:: Problem description ::
Everything from the line containing "day at MEPS" down to the last line of the entries below must be transcribed exactly, and nothing else.

:: Exercise material ::
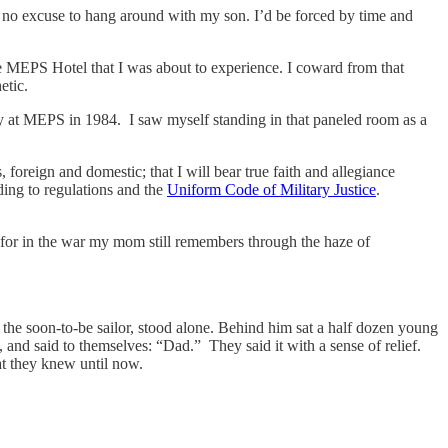
ve no excuse to hang around with my son. I’d be forced by time and
e MEPS Hotel that I was about to experience. I coward from that
etic.
day at MEPS in 1984. I saw myself standing in that paneled room as a
, foreign and domestic; that I will bear true faith and allegiance
ding to regulations and the
Uniform Code of Military Justice
.
t for in the war my mom still remembers through the haze of
 the soon-to-be sailor, stood alone. Behind him sat a half dozen young
and said to themselves: “Dad.” They said it with a sense of relief.
hat they knew until now.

:: Result of the task ::
day at MEPS in 1984. I saw myself standing in that paneled room as a
, foreign and domestic; that I will bear true faith and allegiance
ding to regulations and the
Uniform Code of Military Justice
.
t for in the war my mom still remembers through the haze of
 the soon-to-be sailor, stood alone. Behind him sat a half dozen young
and said to themselves: “Dad.” They said it with a sense of relief.
hat they knew until now.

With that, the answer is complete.